━━━ Records shown
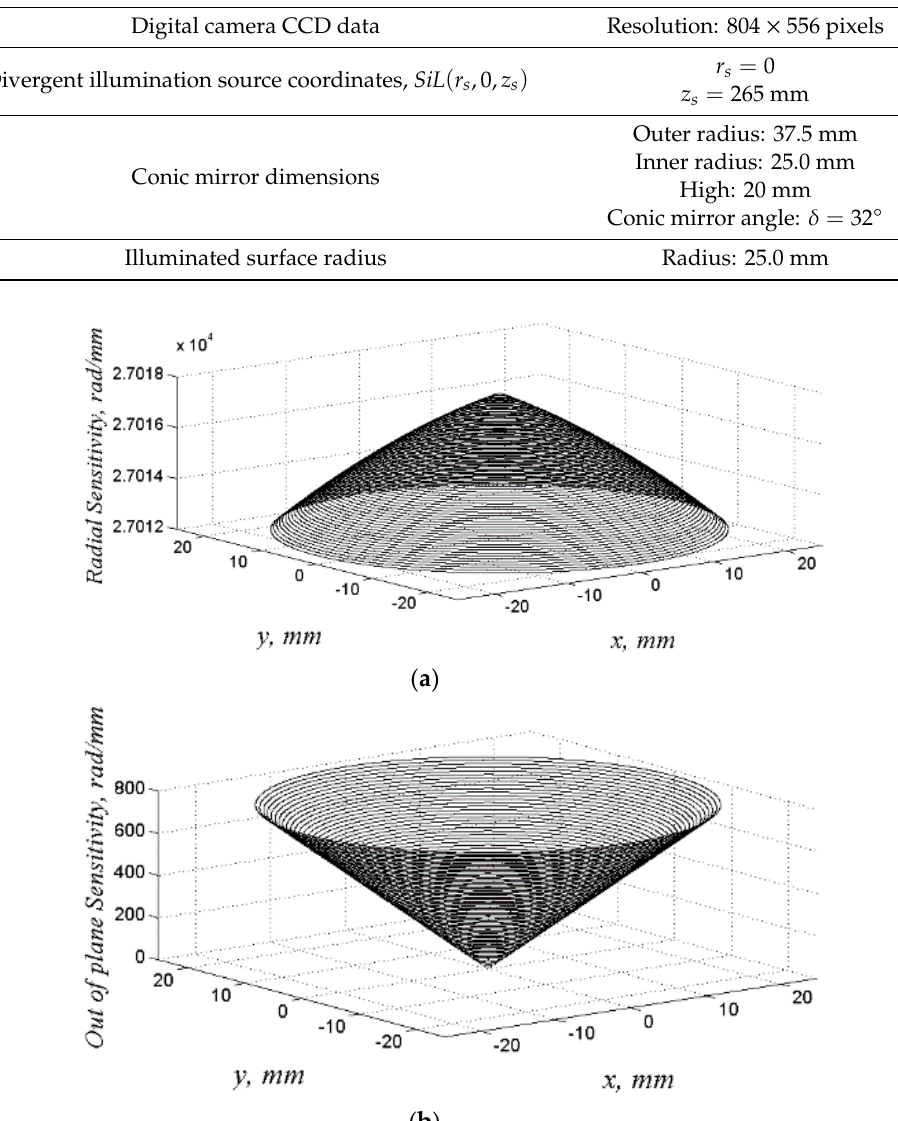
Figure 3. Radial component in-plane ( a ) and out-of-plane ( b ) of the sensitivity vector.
━━━━━━
━━━ Records shown
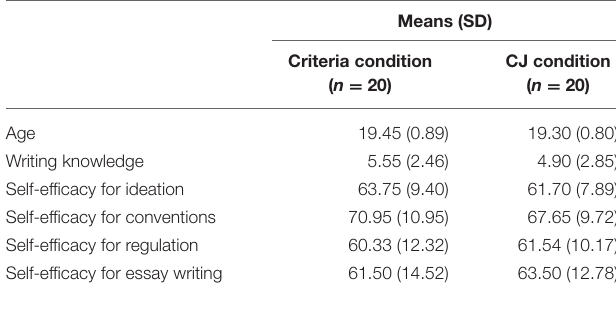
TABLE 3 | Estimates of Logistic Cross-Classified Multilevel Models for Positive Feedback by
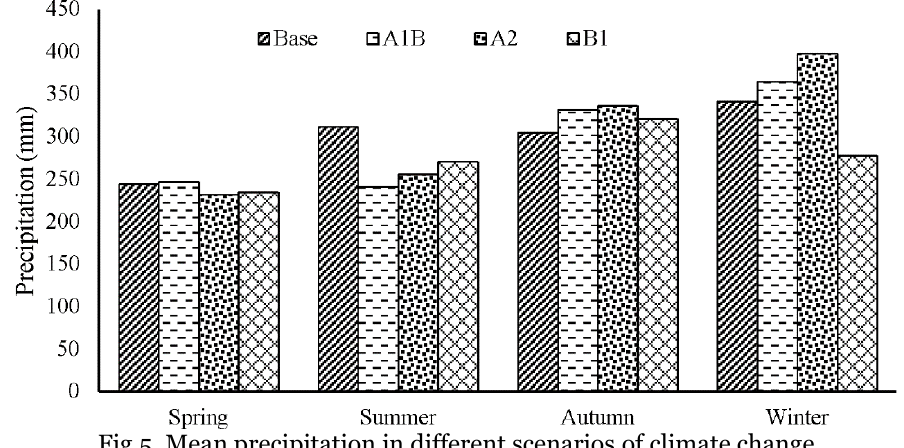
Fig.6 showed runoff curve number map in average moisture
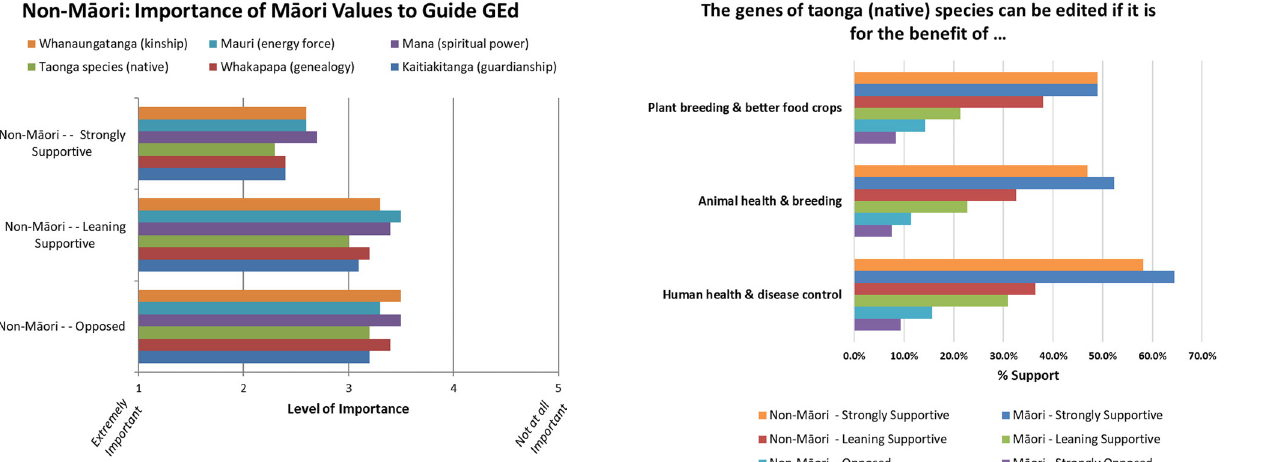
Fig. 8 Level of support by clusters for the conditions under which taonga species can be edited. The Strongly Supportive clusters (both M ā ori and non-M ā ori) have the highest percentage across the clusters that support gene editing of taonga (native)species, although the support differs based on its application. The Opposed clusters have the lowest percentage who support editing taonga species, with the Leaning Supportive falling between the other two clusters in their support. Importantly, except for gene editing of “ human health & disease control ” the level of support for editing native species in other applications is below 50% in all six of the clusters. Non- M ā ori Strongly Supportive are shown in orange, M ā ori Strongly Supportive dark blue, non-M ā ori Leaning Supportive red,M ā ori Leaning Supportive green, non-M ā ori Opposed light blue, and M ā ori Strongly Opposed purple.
━━━━━━
Whatever pictures the records hold, omit them; give again exactly the lines from the one containing "Fig.6 showed runoff" through the one containing "Fig. 8 Level".

Fig.6 showed runoff curve number map in average moisture
Fig. 8 Level of support by clusters for the conditions under which taonga species can be edited. The Strongly Supportive clusters (both M ā ori and non-M ā ori) have the highest percentage across the clusters that support gene editing of taonga (native)species, although the support differs based on its application. The Opposed clusters have the lowest percentage who support editing taonga species, with the Leaning Supportive falling between the other two clusters in their support. Importantly, except for gene editing of “ human health & disease control ” the level of support for editing native species in other applications is below 50% in all six of the clusters. Non- M ā ori Strongly Supportive are shown in orange, M ā ori Strongly Supportive dark blue, non-M ā ori Leaning Supportive red,M ā ori Leaning Supportive green, non-M ā ori Opposed light blue, and M ā ori Strongly Opposed purple.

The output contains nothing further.